Representative Collins recounts how walking through every door is what pulled her into politics. She found herself attending conferences such as the Poor Peoples’ Campaign, and others, where she felt  God was trying to tell her something. Never imagining herself as an elected official, Collins found herself organically on that path, and surrounded by people who supported her journey. 

“I didn’t have a college degree, wasn’t married. I didn’t like to wear skirts and dresses, I liked to wear jeans and t-shirts. When I was asked to run for office I thought, “why me?” and the response was, “why not you? You have the lived experience of the everyday person and the work that you’ve done proves you’re ready for Springfield. But Springfield isn’t ready for you!” and they weren’t. So when we ran in the primary, a seven way race, against a family that had been in office for 40 years, we won at 80% of that vote and that was because of Labor. When we won, we hit the ground running. I stopped three school closures, and wasn’t even in my seat yet, and that’s because I came from Labor,” Representative Collins on her first primary win.
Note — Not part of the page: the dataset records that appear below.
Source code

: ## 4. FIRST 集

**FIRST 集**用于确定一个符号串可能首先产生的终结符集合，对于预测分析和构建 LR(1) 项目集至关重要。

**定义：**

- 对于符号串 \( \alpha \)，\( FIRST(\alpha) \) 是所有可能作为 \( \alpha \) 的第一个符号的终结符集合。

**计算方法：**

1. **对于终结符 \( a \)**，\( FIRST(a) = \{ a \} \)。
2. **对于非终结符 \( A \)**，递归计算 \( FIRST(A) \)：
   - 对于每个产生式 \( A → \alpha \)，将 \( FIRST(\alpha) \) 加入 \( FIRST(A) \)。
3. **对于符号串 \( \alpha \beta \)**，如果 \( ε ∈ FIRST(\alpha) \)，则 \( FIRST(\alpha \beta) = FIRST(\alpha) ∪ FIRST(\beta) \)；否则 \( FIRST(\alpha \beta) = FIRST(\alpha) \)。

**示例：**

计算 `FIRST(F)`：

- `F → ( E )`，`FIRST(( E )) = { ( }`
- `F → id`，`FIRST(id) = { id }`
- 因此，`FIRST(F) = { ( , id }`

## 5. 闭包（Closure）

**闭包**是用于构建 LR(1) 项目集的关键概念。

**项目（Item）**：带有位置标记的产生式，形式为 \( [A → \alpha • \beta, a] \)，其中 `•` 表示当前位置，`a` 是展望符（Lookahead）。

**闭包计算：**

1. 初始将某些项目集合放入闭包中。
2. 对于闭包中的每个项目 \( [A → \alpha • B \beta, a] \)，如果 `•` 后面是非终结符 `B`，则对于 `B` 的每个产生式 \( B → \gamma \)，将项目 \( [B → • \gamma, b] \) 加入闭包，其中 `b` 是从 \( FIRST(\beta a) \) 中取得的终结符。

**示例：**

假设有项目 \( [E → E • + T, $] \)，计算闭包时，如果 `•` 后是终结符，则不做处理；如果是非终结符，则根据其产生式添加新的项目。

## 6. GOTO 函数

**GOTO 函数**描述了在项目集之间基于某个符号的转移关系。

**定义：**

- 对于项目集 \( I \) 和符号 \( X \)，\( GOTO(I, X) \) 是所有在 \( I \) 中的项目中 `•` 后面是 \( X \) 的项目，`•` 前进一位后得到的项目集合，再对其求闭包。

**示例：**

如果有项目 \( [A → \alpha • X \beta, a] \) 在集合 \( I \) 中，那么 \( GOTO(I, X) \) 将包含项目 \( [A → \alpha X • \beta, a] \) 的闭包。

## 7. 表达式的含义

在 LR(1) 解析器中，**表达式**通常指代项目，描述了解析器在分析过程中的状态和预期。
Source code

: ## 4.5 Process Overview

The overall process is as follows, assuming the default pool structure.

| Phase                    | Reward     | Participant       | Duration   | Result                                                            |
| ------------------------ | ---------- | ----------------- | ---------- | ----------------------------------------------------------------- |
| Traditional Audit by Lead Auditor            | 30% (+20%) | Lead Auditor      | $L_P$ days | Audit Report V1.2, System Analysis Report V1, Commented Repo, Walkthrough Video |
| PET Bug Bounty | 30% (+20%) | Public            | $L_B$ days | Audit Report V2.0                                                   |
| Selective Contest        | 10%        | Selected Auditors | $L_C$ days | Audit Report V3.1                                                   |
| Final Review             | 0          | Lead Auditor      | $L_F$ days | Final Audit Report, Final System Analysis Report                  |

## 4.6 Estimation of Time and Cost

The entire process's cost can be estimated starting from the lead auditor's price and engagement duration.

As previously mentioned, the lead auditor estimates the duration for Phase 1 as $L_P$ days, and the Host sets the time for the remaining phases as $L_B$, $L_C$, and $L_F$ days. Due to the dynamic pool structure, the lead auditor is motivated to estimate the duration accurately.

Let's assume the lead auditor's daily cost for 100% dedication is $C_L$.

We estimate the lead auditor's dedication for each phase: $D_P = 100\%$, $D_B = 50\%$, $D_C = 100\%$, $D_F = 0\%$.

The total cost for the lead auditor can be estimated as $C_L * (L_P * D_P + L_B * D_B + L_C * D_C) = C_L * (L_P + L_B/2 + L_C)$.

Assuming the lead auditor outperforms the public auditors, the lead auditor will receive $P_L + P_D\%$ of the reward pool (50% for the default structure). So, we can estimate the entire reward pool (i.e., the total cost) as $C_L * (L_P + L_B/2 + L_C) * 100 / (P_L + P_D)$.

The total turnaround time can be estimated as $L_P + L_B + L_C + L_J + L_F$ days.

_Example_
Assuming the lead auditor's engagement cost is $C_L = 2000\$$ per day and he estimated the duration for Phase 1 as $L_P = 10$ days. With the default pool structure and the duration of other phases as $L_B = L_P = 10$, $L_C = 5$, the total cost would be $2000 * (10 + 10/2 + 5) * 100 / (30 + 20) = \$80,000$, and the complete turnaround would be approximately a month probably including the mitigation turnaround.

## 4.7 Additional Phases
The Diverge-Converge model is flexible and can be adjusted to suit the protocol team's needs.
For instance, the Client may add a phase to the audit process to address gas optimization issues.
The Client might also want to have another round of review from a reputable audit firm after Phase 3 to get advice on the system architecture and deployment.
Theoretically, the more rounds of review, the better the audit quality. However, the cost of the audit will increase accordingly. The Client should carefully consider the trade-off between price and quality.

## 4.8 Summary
Representative Collins continually works to advance legislation pertaining to housing, mental health, Medicare, nursing homes. She fought hard against Rauner’s cuts to service, which legislators such as Lakesia Collins alongside the Labor Movement, restored. She also supported the historic pension funding recently passed in April, 2022  championed by Labor and the Illinois Alliance for Retired Americans. 

The Illinois Alliance for Retired Americans commends Representative Collins for her work in the General Assembly. We look forward to continued partnership in working towards our mission to ensure social and economic justice and full civil rights for all citizens so that they may enjoy dignity, personal fulfillment and family security as senior citizens.